Benign tumors: The most common type is a pleomorphic adenoma (mixed tumor). Malignant transformation is possible, resulting in carcinoma ex mixed tumor, but this usually occurs only after the benign tumor has been present for 15 to 20 yr. If malignant transformation occurs, the cure rates are very low, despite adequate surgery and adjuvant therapy.

Other benign tumors include monomorphic adenoma, oncocytoma, and papillary cystadenoma lymphomatosum (previously known as cylindroma). These tumors rarely recur and rarely become malignant.

Malignant salivary gland tumors: Malignant tumors are less common and are characterized by rapid growth or a sudden growth spurt. They are firm, nodular, and can be fixed to adjacent tissue, often with a poorly defined periphery. Pain and neural involvement are common. Eventually, the overlying skin or mucosa may become ulcerated or the adjacent tissues may become invaded. Surgery, followed by radiation therapy, is the treatment of choice for resectable disease. Currently, there is no effective chemotherapy for salivary cancer.

Mucoepidermoid carcinoma is the most common salivary gland cancer, typically occurring in people in their 20s to 50s. It can manifest in any salivary gland, often in a minor salivary gland of the palate, or it can occur deep within the bone, such as in the wall of a dentigerous cyst. Intermediate and high-grade mucoepidermoid carcinomas may metastasize to the regional lymphatics, which must be addressed with surgical dissection or postoperative radiation therapy.

Adenoid cystic carcinoma is the most common malignant tumor of minor salivary glands (and of the trachea). It is a slowly growing malignant transformation of a much more common benign cylindroma. Its peak incidence is between ages 40 and 60, and symptoms include severe pain and, often, facial nerve paralysis. It has a propensity for perineural invasion and spread, with disease potentially extending many centimeters from the main tumor mass. Lymphatic spread is not a common feature of this tumor, so elective nodal treatment is less common. Although the 5- and 10-yr survival rates are quite good, the 15- and 20-yr rates are quite poor, with most patients developing distant metastases. Pulmonary metastases are common, although patients can live quite long with them.

Acinic cell carcinoma, a common parotid tumor, occurs in people in their 40s and 50s. This carcinoma has a more indolent course, as well as an incidence of multifocality.

Carcinoma ex mixed tumor is adenocarcinoma arising in a preexisting benign carcinoma ex mixed tumor. Only the carcinomatous element metastasizes.

Symptoms and Signs

Most benign and malignant tumors manifest as a painless mass.

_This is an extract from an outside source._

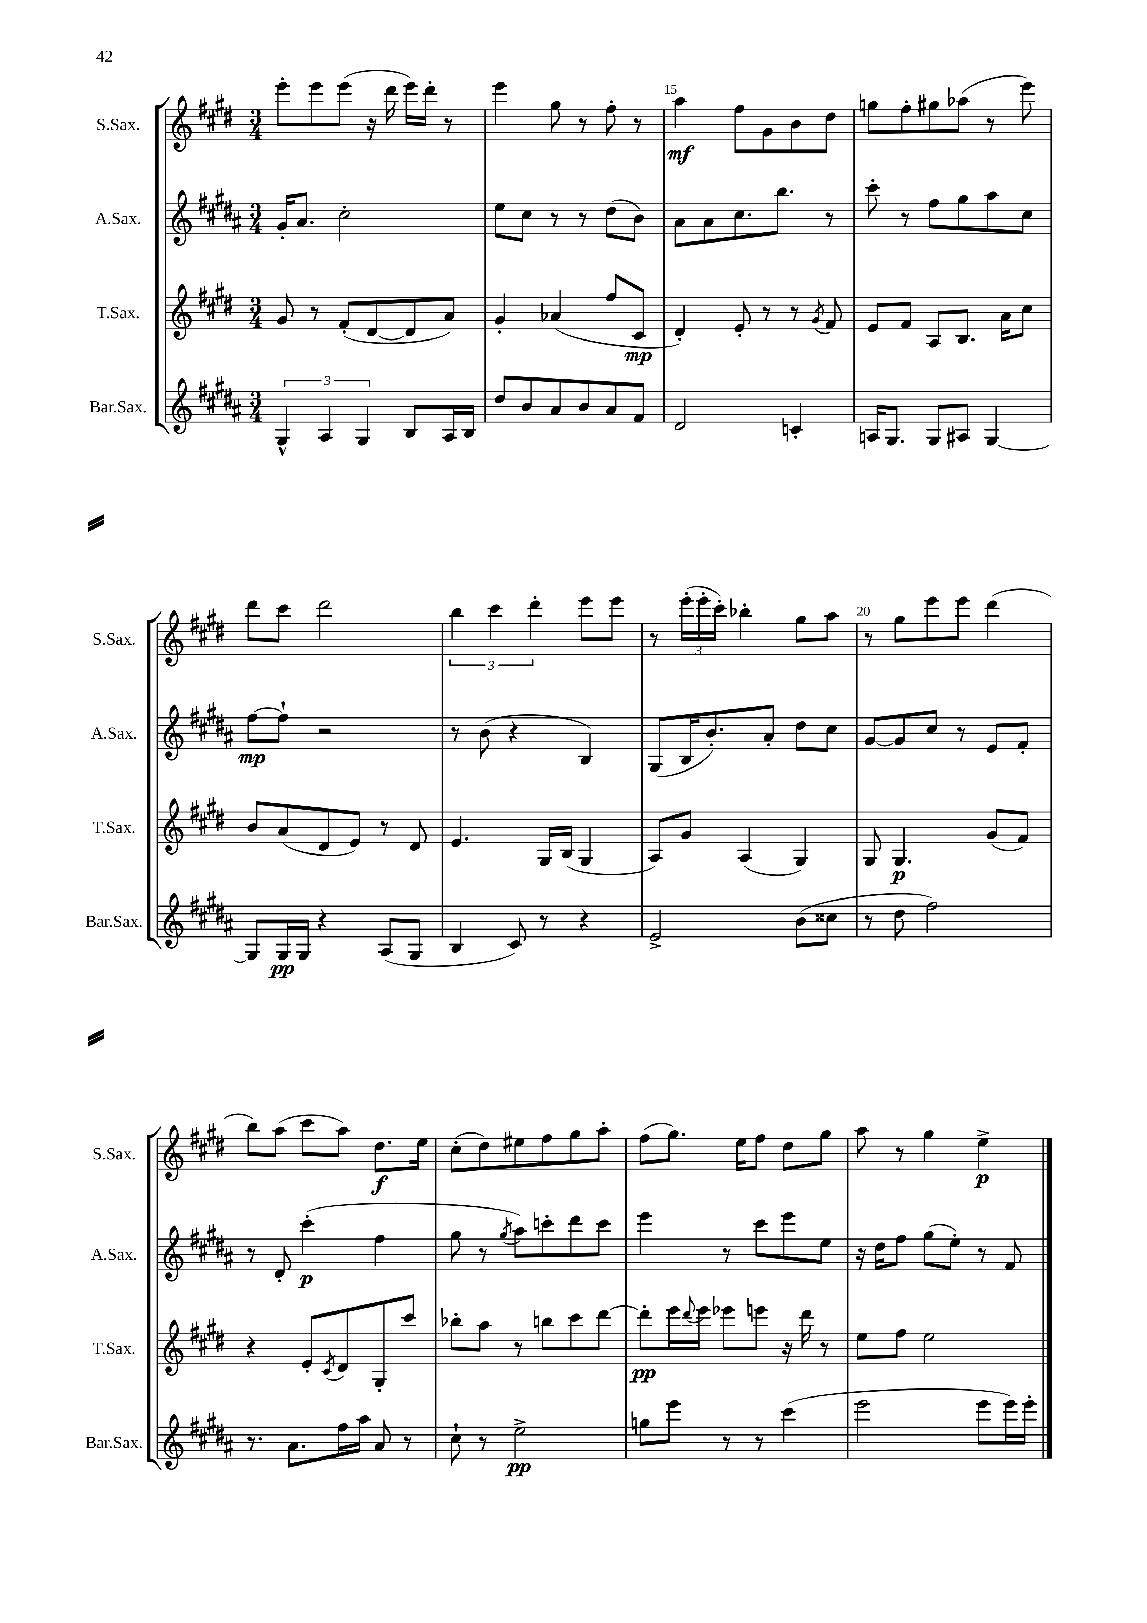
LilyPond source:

However, malignant tumors may invade nerves, causing localized or regional pain, numbness, paresthesia, causalgia, or a loss of motor function.

Diagnosis

  • Biopsy
  • CT and MRI for extent of disease

CT and MRI locate the tumor and describe its extent. Biopsy confirms the cell type. A search for spread to regional nodes or distant metastases in the lung, liver, bone, or brain may be indicated before treatment is selected.

Treatment

  • Surgery, sometimes plus radiation therapy

Treatment of benign tumors is surgery. The recurrence rate is high when excision is incomplete.

Treatment of mucoepidermoid carcinoma consists of wide excision and postoperative radiation. The 5-yr survival rate is 95% with the low-grade type, primarily affecting mucus cells, and 50% with the high-grade type, primarily affecting epidermoid cells. Treatment of adenoid cystic carcinoma is wide surgical excision, but local recurrence is common. Lung metastases and death are likely, although many years, to a decade or more, after the initial diagnosis and treatment. The prognosis for acinic cell carcinoma is favorable after wide excision. All surgeries are designed to spare the facial nerve, which is sacrificed only in cases of direct tumor involvement with the nerve.